The Media History Digital Library exists to digitize classic media-related print materials in the public domain. The history of American cinema, broadcasting and recorded sound can be found in the trade magazines and other journals, and this project seeks to make those materials widely available for free. We connect contributors who loan materials from their collections, and generous sponsors who fund the digitization. This is a volunteer-led, non-profit activity.

You can help us place materials online by providing financial support for the digitization of magazines and books. We accept donations of all sizes through PayPal to our General Fund, which goes toward the expenses of digitization, shipping, and web hosting.

You may sponsor the digitization of particular journal titles and collections through contributions of $1,000 or more. Your name will be credited at the beginning of each scanned volume, and we work with you to select the journal titles that you wish to sponsor. Your $1,000 contribution will support the scanning of 10,000 magazine pages. A $10,000 contribution will pay to scan a decade or more of most publications.

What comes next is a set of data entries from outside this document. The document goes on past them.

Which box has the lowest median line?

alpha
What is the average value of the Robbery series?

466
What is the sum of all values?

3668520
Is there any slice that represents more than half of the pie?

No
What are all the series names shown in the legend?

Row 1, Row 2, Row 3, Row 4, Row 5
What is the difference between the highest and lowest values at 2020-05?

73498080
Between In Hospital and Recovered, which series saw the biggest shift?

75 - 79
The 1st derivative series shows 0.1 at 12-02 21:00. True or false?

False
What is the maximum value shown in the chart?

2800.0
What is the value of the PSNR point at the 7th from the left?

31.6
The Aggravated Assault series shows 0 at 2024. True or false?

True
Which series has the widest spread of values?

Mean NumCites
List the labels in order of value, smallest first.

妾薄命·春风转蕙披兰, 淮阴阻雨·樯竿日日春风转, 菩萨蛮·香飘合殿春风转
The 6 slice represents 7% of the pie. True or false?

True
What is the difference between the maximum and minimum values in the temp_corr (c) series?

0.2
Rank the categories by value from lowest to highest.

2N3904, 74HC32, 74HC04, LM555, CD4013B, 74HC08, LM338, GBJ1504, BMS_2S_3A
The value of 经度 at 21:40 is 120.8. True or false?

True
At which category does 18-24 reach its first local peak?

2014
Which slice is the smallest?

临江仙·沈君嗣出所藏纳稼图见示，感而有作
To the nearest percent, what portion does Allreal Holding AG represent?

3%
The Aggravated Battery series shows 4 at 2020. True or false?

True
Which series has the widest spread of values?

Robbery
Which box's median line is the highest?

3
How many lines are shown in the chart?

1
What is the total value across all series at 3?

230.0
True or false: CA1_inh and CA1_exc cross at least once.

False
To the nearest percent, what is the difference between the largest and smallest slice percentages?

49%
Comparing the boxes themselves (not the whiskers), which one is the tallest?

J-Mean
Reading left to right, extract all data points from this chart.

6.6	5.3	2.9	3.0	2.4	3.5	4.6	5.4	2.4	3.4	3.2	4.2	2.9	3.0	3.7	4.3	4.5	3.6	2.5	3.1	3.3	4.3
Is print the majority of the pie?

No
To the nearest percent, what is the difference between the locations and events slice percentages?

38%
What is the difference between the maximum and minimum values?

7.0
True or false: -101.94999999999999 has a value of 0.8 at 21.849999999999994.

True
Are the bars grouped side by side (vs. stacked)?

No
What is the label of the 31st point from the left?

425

For those at educational institutions or libraries who want to support this work, we can custom scan journals in response to a purchase order and deliver the raw files to your institution, while they are also available online. In effect, you are commissioning the scanning, and acquiring a set of the files.

We estimate that there are at least five million pages of material within our scope. So far we have scanned nearly 20 years each of two major film publications, industry journal The Film Daily, and fan magazine Photoplay along with dozens of volumes of other publications, to show the breadth of content that was published. With the support of Rick Prelinger we are also able to offer access to long runs of Radio Age, Radio Broadcast, Business Screen, The Educational Screen, and Journal of the Society of Motion Picture Engineers.

Among the titles available for sponsorship:

    The Film Daily – all issues from 1936 through 1963 of this important trade magazine
    Motion Picture Daily – this Quigley publication provided details on production and exhibition
    Motion Picture Herald - supporting the small town exhibitor, with extensive local coverage for a national magazine
    Radio Daily – the Radio equivalent of the Film Daily, with comprehensive coverage of the industry
    Cine-Mundial- The Spanish-language film industry trade publication
    Broadcasting – issues from the 1930s cover the development of radio as a commercial medium with nationwide reach
    Exhibitors Trade Review – the film industry as seen by theater owners and their audiences
    Motion Picture News – the best trade publication of the 1920s
    Moving Picture World – we would like to fill the gaps in our collection, especially the early years
    The Hollywood Reporter – lively coverage from the heart of the industry in Los Angeles
    Several publications from the Magic Lantern era that also cover early cinema
    Amateur film publications, including Movie Makers
    Film Daily Year Books – 1923 through 1962
    International Motion Picture Almanac – 1930 through 1963. About 1,000 pages each
    Hollywood Reporter Production Encyclopedia – more volumes from the 1940s
    Misc. 16mm nontheatrical catalogs from the 1930s, 1940s and 1950s
    Non-English language publications that speak to the media marketplace and cultural influence of films and broadcasting abroad

If you would like to sponsor a journal title, or learn more about sponsorship opportunities, please contact us at

Note for sponsors of $1,000 or greater: the entirety of your contributions go to the Internet Archive, a 501c3 non-profit, and are applied to scanning of materials we send to their scanning centers. Your contribution to the Internet Archive will be tax deductible to the extent allowed by law. If you wish to contribute, we will provide you with a letter to accompany your check to the Internet Archive, and you will receive a letter from them which serves as a receipt for tax purposes.